• **BRIEF**
Your response should contain only the lines running from the top of the data below through the line with "21,1,0.01181,0.06102,0,0,0.0*", both included. Pictures must be omitted.
** Opening SUPPLIED ENTRIES block **
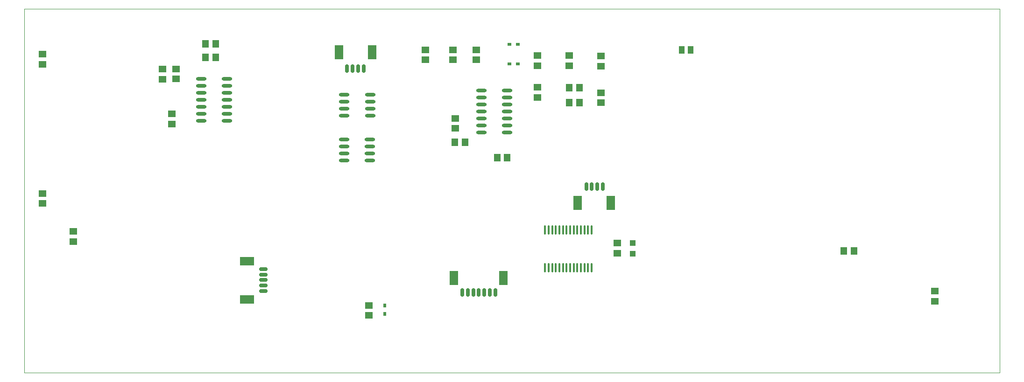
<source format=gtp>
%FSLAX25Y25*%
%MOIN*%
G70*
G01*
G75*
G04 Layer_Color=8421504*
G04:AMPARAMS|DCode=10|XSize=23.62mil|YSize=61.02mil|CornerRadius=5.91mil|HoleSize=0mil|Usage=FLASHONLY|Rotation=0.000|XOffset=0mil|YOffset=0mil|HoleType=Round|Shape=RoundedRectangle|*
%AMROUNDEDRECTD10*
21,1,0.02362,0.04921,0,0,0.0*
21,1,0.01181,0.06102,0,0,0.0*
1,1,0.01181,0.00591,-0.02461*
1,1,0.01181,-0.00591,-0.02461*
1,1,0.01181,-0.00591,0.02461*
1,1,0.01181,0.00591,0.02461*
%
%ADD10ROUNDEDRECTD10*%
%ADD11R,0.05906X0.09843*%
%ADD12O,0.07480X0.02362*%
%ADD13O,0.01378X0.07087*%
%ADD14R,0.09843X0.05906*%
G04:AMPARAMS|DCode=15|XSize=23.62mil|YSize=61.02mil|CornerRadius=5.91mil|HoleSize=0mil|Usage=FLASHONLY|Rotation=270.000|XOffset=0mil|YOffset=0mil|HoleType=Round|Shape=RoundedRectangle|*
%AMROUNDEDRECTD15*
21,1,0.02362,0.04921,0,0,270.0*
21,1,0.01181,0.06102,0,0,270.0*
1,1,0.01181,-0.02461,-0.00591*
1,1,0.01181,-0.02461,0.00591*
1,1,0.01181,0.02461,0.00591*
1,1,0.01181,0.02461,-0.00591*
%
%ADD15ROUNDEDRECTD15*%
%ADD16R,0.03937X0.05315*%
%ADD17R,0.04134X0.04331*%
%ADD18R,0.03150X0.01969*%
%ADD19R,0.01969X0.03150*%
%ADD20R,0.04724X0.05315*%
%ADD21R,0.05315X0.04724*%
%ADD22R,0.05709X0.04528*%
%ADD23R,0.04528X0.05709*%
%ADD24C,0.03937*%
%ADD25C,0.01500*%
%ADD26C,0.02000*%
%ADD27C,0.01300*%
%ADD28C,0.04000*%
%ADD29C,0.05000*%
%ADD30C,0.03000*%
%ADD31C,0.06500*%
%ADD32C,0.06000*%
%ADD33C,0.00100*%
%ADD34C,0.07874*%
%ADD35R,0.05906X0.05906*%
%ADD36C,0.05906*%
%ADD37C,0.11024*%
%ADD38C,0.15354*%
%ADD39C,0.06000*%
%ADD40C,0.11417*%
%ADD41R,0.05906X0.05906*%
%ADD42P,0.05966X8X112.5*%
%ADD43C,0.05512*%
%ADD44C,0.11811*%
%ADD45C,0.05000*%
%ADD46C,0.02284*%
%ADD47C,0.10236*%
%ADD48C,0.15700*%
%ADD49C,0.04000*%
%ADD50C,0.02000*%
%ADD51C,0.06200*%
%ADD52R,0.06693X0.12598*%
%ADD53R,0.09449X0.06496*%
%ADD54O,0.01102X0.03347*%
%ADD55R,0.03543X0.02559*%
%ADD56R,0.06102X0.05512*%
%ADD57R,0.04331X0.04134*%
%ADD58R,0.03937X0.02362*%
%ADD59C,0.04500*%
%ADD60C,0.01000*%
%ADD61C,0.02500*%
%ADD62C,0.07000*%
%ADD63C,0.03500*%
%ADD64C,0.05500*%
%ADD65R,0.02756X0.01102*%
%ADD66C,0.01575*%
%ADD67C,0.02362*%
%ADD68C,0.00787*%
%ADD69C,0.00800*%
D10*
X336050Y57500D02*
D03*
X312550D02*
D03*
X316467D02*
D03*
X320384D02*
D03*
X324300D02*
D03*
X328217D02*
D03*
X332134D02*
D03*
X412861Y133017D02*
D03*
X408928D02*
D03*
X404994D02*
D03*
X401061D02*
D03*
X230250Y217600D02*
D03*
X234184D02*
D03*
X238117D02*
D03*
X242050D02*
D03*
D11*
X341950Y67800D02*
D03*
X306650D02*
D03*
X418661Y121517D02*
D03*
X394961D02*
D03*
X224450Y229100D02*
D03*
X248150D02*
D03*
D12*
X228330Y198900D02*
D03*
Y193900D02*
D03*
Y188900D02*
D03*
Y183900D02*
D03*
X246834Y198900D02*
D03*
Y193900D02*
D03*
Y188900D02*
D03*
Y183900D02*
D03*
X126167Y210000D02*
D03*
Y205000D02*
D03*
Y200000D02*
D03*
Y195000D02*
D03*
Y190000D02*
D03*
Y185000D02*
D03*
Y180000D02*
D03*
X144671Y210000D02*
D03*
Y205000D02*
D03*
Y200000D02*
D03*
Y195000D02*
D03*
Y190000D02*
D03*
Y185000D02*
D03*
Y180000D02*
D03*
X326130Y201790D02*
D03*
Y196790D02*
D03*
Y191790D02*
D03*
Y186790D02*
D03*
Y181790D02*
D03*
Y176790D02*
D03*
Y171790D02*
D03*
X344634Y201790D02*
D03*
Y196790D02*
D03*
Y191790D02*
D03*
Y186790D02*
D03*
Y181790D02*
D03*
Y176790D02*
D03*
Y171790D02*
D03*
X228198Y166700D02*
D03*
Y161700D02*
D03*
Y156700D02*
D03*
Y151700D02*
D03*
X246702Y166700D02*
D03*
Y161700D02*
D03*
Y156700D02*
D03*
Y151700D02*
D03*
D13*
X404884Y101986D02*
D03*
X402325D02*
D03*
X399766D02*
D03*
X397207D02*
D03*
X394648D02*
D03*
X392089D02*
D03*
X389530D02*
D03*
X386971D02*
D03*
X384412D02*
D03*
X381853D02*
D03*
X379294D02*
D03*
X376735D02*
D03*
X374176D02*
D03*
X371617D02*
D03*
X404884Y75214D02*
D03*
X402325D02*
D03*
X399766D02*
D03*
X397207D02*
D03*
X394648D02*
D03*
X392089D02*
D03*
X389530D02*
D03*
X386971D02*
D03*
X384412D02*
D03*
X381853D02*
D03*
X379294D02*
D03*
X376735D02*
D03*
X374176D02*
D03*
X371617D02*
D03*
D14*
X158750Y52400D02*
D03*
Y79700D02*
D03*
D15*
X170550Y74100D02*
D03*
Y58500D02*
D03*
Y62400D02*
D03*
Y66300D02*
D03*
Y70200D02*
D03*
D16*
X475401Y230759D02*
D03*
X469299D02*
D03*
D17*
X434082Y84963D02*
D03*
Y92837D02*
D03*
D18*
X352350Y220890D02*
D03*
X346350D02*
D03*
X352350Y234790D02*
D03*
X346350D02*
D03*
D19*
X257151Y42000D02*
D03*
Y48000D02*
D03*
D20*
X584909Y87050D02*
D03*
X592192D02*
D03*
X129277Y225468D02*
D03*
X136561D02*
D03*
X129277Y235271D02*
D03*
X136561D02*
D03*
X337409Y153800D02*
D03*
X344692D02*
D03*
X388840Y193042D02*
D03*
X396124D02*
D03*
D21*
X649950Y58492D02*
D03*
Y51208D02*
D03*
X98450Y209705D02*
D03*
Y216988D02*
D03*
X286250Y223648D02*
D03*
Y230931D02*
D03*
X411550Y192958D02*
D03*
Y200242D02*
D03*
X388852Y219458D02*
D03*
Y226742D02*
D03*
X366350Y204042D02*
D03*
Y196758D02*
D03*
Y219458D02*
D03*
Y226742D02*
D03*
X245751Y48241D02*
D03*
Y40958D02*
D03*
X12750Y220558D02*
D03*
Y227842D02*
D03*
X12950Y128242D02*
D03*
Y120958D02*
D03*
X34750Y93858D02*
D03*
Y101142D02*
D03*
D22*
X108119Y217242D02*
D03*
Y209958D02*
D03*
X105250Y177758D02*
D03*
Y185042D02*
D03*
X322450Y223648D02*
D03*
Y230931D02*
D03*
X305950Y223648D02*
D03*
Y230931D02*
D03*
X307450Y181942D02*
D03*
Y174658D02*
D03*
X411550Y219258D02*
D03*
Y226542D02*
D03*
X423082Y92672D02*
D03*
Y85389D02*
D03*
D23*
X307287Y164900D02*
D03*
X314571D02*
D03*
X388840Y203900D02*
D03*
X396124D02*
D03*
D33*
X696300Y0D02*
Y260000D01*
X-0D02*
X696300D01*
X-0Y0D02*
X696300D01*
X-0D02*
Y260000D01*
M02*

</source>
** Closing SUPPLIED ENTRIES block **
• **RESULT OF THIS EXERCISE**
<source format=gtp>
%FSLAX25Y25*%
%MOIN*%
G70*
G01*
G75*
G04 Layer_Color=8421504*
G04:AMPARAMS|DCode=10|XSize=23.62mil|YSize=61.02mil|CornerRadius=5.91mil|HoleSize=0mil|Usage=FLASHONLY|Rotation=0.000|XOffset=0mil|YOffset=0mil|HoleType=Round|Shape=RoundedRectangle|*
%AMROUNDEDRECTD10*
21,1,0.02362,0.04921,0,0,0.0*
21,1,0.01181,0.06102,0,0,0.0*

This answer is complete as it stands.